You do not need a live server to follow along. Read each chapter, sketch configs on paper, and use the collapsible answers to check your work. When you have SSH access to a test VPS, revisit the capstone and apply it for real.
Workshop Co. in Book 2
Workshop Co. is ready to go live. Their marketing site and booking pages run on a Swift Host VPS. Staging lives on a separate IP for testing before changes hit production.
Workshop Co. — web stack
- Production
https://www.workshopco.ca→ VPS at203.0.113.10- Staging
https://staging.workshopco.ca→203.0.113.99- Web server
- Nginx on Ubuntu 24.04 LTS
- Application
- PHP 8.3 via PHP-FPM (custom booking pages)
- Certificates
- Let’s Encrypt (auto-renew via Certbot)
HTTP vs HTTPS — why this book exists
Plain HTTP sends page content in cleartext. Anyone on the same Wi‑Fi, ISP path, or compromised router can read form submissions — including class booking details and email addresses. HTTPS wraps HTTP inside TLS (Transport Layer Security), which encrypts traffic and proves the server identity with a certificate.

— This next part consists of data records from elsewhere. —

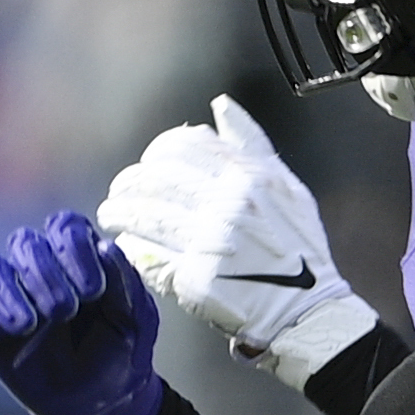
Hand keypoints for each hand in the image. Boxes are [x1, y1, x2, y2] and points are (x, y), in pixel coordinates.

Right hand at [0, 210, 163, 414]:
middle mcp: (40, 269)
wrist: (97, 405)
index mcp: (78, 258)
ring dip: (4, 291)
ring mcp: (10, 297)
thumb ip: (125, 283)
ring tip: (26, 326)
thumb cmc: (119, 354)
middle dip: (42, 274)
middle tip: (63, 312)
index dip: (73, 248)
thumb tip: (105, 247)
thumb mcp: (137, 320)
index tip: (93, 290)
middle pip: (23, 242)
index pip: (64, 226)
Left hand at [99, 94, 382, 387]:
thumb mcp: (285, 186)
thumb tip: (222, 106)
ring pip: (146, 215)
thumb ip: (251, 144)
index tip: (149, 164)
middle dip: (129, 182)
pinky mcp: (194, 278)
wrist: (304, 308)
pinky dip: (131, 245)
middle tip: (119, 191)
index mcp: (249, 177)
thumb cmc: (296, 248)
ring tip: (111, 213)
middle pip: (157, 179)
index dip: (157, 152)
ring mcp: (210, 242)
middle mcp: (228, 205)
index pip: (184, 146)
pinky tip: (124, 242)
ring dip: (119, 211)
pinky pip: (148, 254)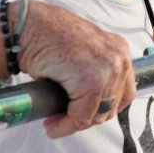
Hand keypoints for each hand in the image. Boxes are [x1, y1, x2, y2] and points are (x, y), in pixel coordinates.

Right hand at [18, 1, 136, 138]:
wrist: (30, 27)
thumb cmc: (49, 38)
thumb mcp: (83, 53)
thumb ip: (95, 70)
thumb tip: (92, 103)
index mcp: (119, 50)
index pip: (123, 93)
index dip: (102, 109)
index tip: (81, 114)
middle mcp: (119, 59)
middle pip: (113, 105)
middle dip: (89, 117)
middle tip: (66, 118)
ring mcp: (108, 69)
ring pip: (98, 114)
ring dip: (76, 123)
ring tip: (56, 121)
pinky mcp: (91, 81)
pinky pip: (81, 116)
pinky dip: (65, 126)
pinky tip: (51, 125)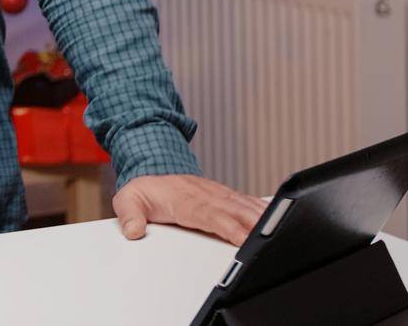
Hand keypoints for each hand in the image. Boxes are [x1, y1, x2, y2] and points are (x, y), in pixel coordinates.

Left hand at [113, 174, 267, 245]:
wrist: (150, 169)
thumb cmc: (143, 190)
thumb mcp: (127, 200)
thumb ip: (129, 216)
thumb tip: (133, 231)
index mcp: (183, 199)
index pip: (208, 214)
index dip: (227, 226)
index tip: (242, 238)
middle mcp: (203, 194)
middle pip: (232, 210)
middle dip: (252, 223)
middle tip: (270, 237)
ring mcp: (216, 193)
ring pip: (242, 204)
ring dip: (260, 216)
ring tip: (279, 228)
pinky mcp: (223, 196)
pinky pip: (244, 201)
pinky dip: (260, 208)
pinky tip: (274, 216)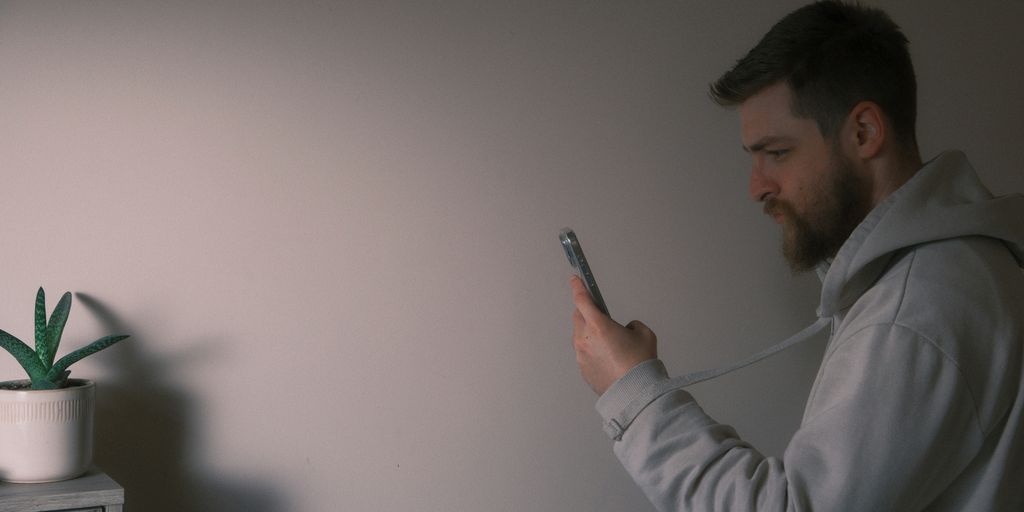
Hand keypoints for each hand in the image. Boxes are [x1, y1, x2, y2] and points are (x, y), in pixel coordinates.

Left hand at [570, 275, 656, 395]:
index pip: (582, 300)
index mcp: (598, 325)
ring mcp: (581, 355)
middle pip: (578, 317)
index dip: (578, 287)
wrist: (634, 393)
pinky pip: (583, 353)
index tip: (575, 279)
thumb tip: (624, 329)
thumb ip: (631, 325)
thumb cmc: (640, 362)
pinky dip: (592, 350)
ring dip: (590, 333)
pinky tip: (607, 358)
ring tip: (609, 343)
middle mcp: (584, 338)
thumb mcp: (644, 334)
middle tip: (601, 317)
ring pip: (580, 336)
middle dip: (587, 313)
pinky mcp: (582, 369)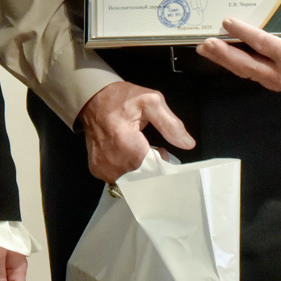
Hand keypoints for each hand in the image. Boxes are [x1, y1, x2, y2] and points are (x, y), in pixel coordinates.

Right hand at [77, 80, 195, 183]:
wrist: (93, 99)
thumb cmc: (122, 99)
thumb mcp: (151, 101)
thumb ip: (170, 124)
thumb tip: (187, 144)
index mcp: (125, 142)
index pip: (153, 170)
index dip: (162, 164)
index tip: (163, 153)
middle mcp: (111, 159)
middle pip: (143, 178)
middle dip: (152, 167)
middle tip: (151, 148)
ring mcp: (102, 167)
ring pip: (131, 181)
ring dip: (139, 170)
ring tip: (137, 150)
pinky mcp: (97, 170)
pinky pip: (119, 179)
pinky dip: (126, 171)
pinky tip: (127, 155)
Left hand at [196, 18, 280, 91]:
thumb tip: (256, 0)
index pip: (265, 44)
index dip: (245, 33)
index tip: (227, 21)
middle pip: (248, 64)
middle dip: (225, 53)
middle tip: (206, 42)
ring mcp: (274, 83)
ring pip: (243, 70)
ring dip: (222, 58)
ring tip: (203, 47)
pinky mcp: (266, 83)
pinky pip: (246, 71)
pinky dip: (230, 61)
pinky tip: (216, 53)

Modern browsers mark HTTP sites as “Not Secure.” Search engines favour HTTPS. Payment processors and booking tools often require it. For Workshop Co., HTTPS is not optional — it is baseline hygiene for a Canadian business collecting customer information.
What you need
- Book 1 concepts (especially A records and subdomains)

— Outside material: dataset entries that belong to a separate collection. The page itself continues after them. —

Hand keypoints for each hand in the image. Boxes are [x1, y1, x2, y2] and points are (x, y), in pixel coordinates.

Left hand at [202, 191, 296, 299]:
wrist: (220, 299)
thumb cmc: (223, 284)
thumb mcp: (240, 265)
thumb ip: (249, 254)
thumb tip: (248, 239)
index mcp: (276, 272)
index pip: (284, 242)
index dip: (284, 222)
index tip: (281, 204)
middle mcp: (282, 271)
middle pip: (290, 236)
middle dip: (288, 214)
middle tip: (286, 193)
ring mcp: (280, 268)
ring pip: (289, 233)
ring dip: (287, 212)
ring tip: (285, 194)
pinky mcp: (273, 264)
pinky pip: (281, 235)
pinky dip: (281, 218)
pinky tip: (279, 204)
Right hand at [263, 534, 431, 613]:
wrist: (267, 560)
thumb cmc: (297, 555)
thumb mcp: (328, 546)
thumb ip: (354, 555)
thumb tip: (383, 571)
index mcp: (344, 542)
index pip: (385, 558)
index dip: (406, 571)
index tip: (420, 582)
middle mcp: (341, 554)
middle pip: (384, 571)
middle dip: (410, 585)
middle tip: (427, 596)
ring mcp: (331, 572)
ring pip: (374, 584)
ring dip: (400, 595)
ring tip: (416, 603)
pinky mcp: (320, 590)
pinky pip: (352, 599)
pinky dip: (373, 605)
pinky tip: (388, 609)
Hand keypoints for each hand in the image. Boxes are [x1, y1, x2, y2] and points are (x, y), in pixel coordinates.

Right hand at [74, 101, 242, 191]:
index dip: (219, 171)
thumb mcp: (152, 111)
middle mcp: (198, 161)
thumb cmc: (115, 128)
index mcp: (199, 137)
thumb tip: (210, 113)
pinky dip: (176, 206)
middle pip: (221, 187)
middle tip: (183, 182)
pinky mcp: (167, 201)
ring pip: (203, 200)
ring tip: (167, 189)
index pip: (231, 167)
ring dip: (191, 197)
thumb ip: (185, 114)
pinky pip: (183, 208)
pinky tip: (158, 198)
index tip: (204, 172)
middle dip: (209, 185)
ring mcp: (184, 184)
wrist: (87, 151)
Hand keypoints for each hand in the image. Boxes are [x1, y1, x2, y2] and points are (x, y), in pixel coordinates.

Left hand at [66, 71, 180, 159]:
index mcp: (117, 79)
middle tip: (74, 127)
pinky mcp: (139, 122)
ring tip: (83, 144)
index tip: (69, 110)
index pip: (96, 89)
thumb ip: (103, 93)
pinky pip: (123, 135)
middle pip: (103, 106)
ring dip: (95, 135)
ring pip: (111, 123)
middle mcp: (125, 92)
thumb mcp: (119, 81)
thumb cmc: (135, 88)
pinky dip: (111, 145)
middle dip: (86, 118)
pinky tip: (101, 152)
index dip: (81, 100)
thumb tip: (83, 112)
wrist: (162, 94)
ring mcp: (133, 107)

- Optional: SSH access to a Linux VPS for hands-on Nginx practice
- A text editor for config snippets
Try it yourself — inspect a site you use
Open a site you trust (bank, email provider, or workshopco.ca when live). Click the padlock icon in the address bar and note:
- Is the connection secure?
- Who issued the certificate?
- When does it expire?
Discussion notes
You should see “Connection is secure” and a certificate issued by a public CA (often Let’s Encrypt, DigiCert, or Google Trust Services). Expiry is typically 90 days for Let’s Encrypt or up to ~13 months for commercial CAs. This book explains exactly what those fields mean.
Key terms introduced
- HTTP
- Hypertext Transfer Protocol — how browsers request web pages.
- HTTPS
- HTTP over TLS — encrypted and authenticated web traffic.
- TLS
- Transport Layer Security — the encryption protocol behind HTTPS.
- Web server
- Software (e.g. Nginx) that accepts HTTP requests and returns responses.